--- TASK DIRECTIONS ---
Across the whole listing, copy out every line that includes the string "down".

--- AVAILABLE DATA ---
┄┄┄┄┄┄┄┄┄┄
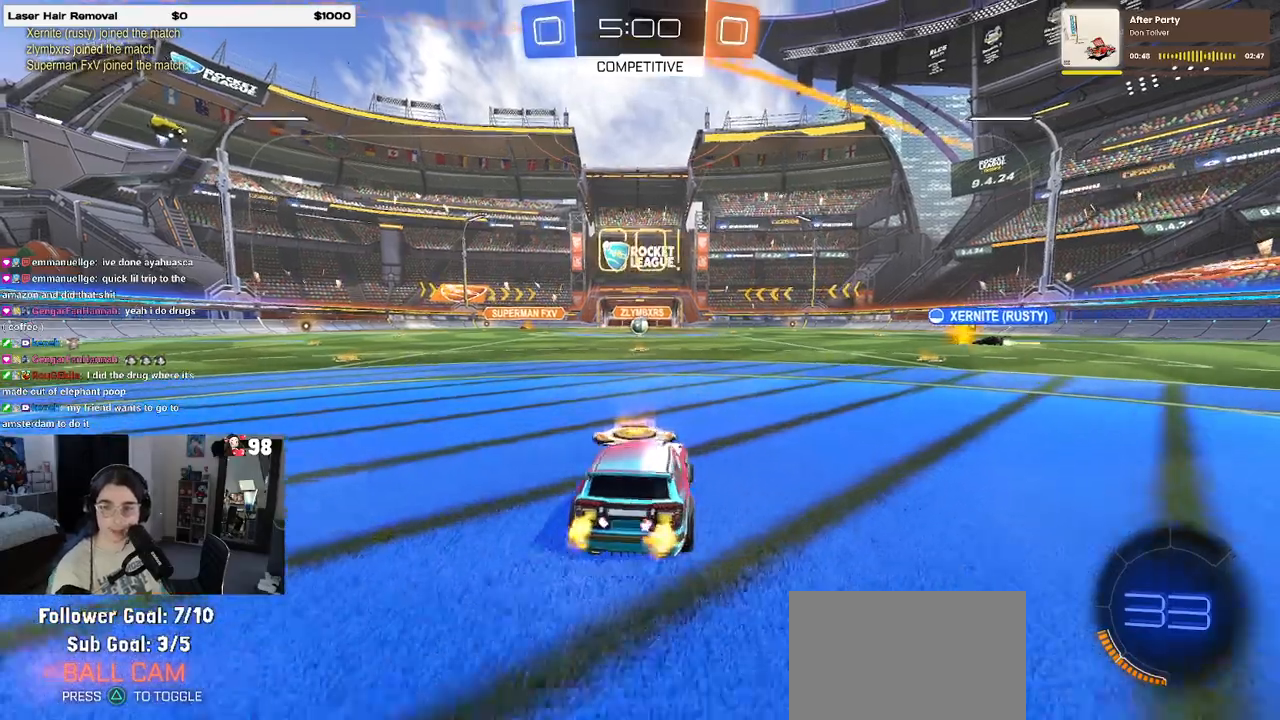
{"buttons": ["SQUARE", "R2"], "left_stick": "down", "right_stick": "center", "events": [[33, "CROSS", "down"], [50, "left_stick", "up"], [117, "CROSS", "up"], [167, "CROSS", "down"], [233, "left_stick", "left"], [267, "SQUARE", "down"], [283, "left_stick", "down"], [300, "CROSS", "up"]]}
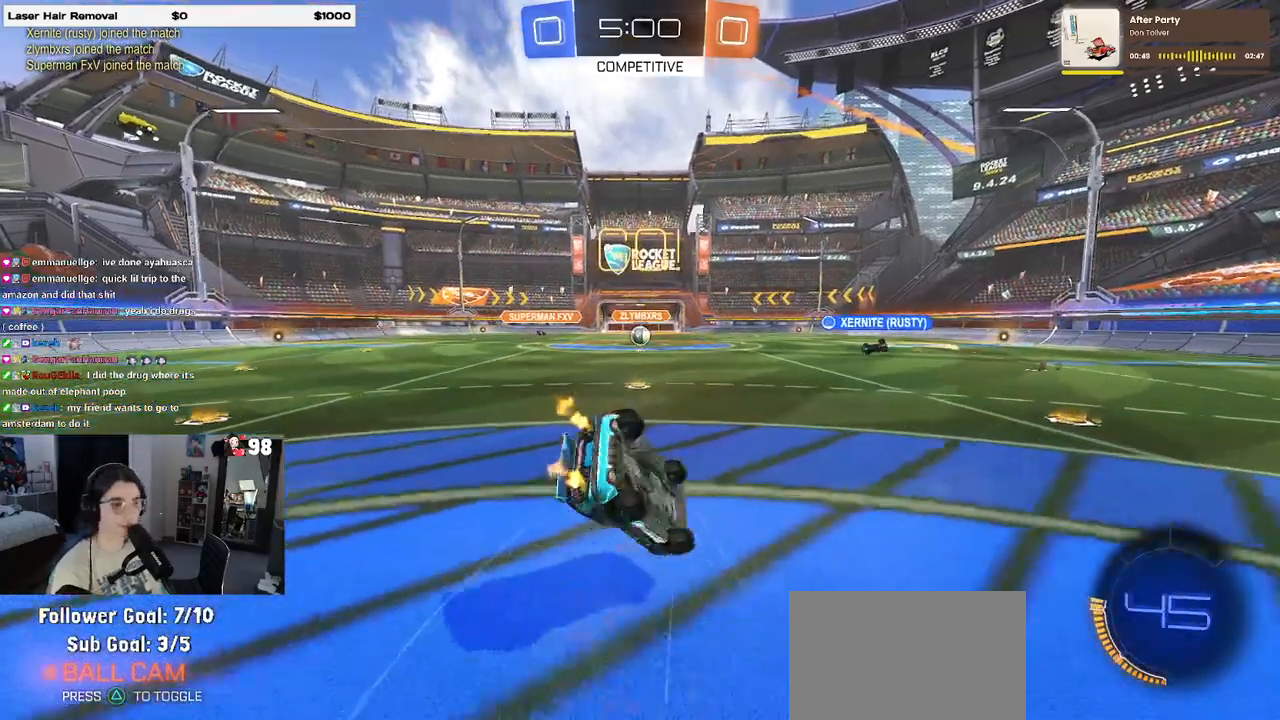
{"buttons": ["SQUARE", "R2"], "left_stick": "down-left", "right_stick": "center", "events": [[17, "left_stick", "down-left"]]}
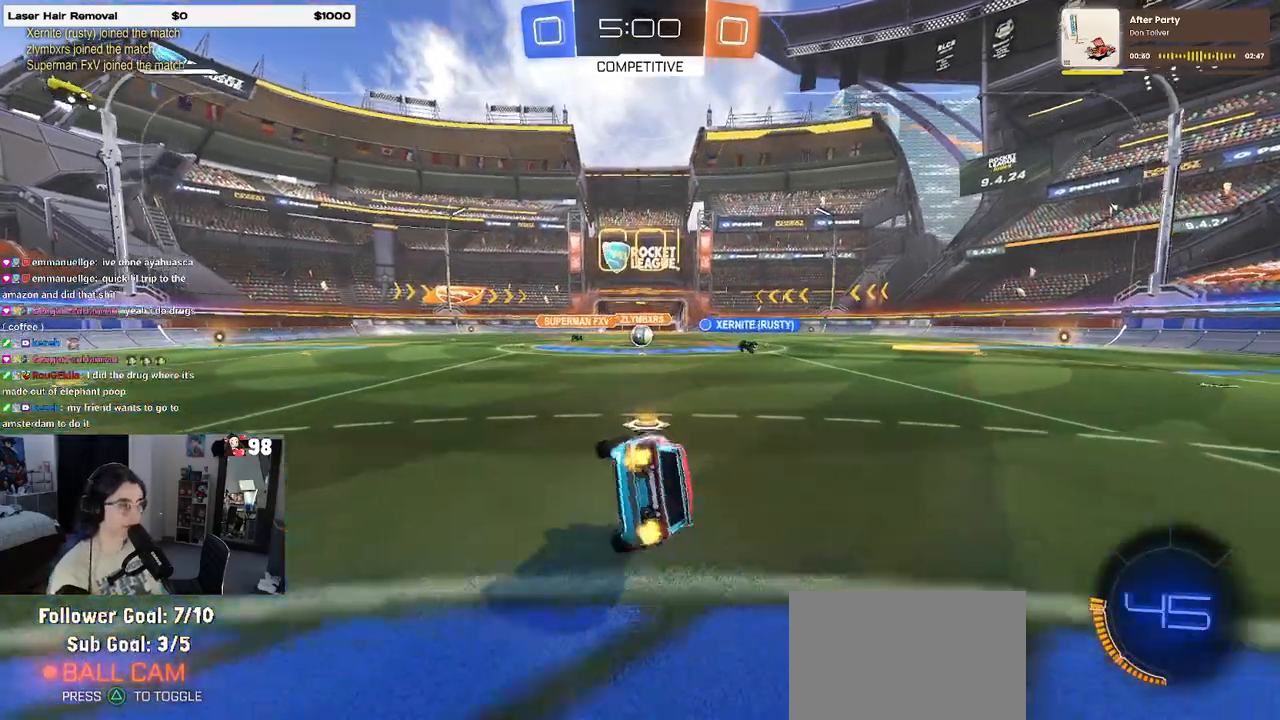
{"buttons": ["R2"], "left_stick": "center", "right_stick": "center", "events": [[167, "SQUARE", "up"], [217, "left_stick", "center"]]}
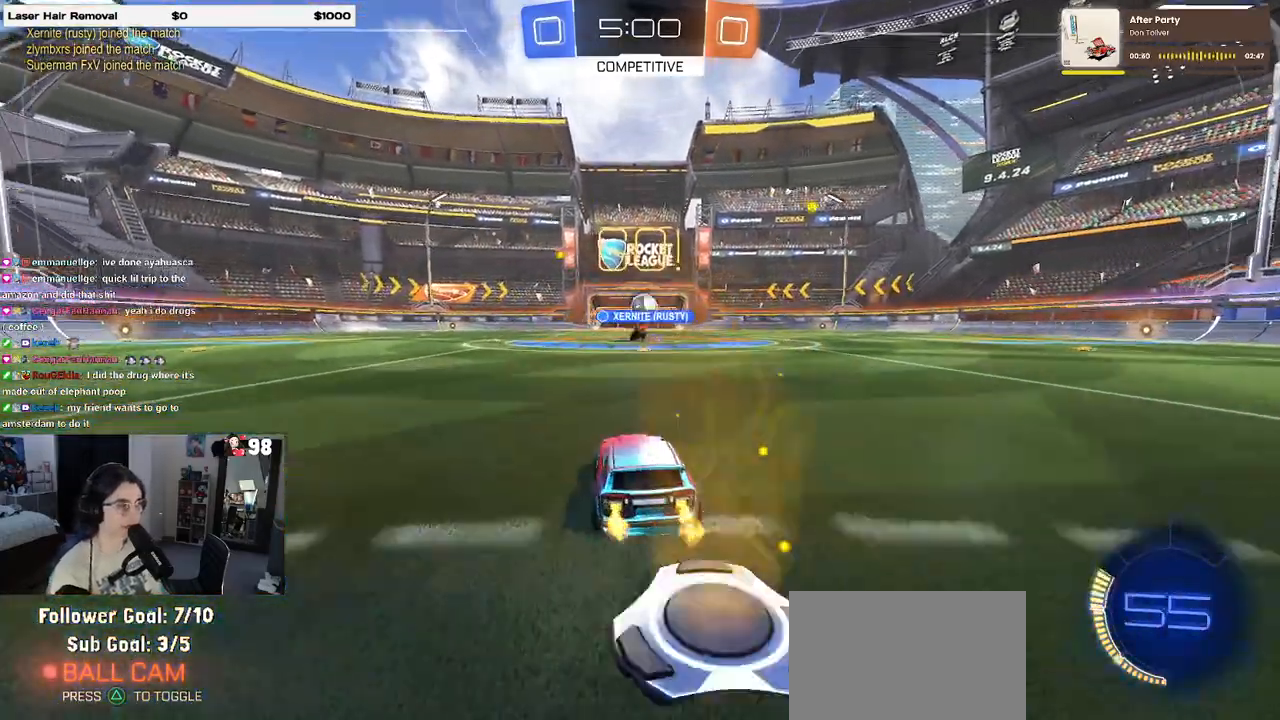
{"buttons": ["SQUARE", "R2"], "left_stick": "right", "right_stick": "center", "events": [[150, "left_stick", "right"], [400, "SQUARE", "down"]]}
┄┄┄┄┄┄┄┄┄┄
--- REPLY TO THE EXERCISE ---
{"buttons": ["SQUARE", "R2"], "left_stick": "down", "right_stick": "center", "events": [[33, "CROSS", "down"], [50, "left_stick", "up"], [117, "CROSS", "up"], [167, "CROSS", "down"], [233, "left_stick", "left"], [267, "SQUARE", "down"], [283, "left_stick", "down"], [300, "CROSS", "up"]]}
{"buttons": ["SQUARE", "R2"], "left_stick": "down-left", "right_stick": "center", "events": [[17, "left_stick", "down-left"]]}
{"buttons": ["SQUARE", "R2"], "left_stick": "right", "right_stick": "center", "events": [[150, "left_stick", "right"], [400, "SQUARE", "down"]]}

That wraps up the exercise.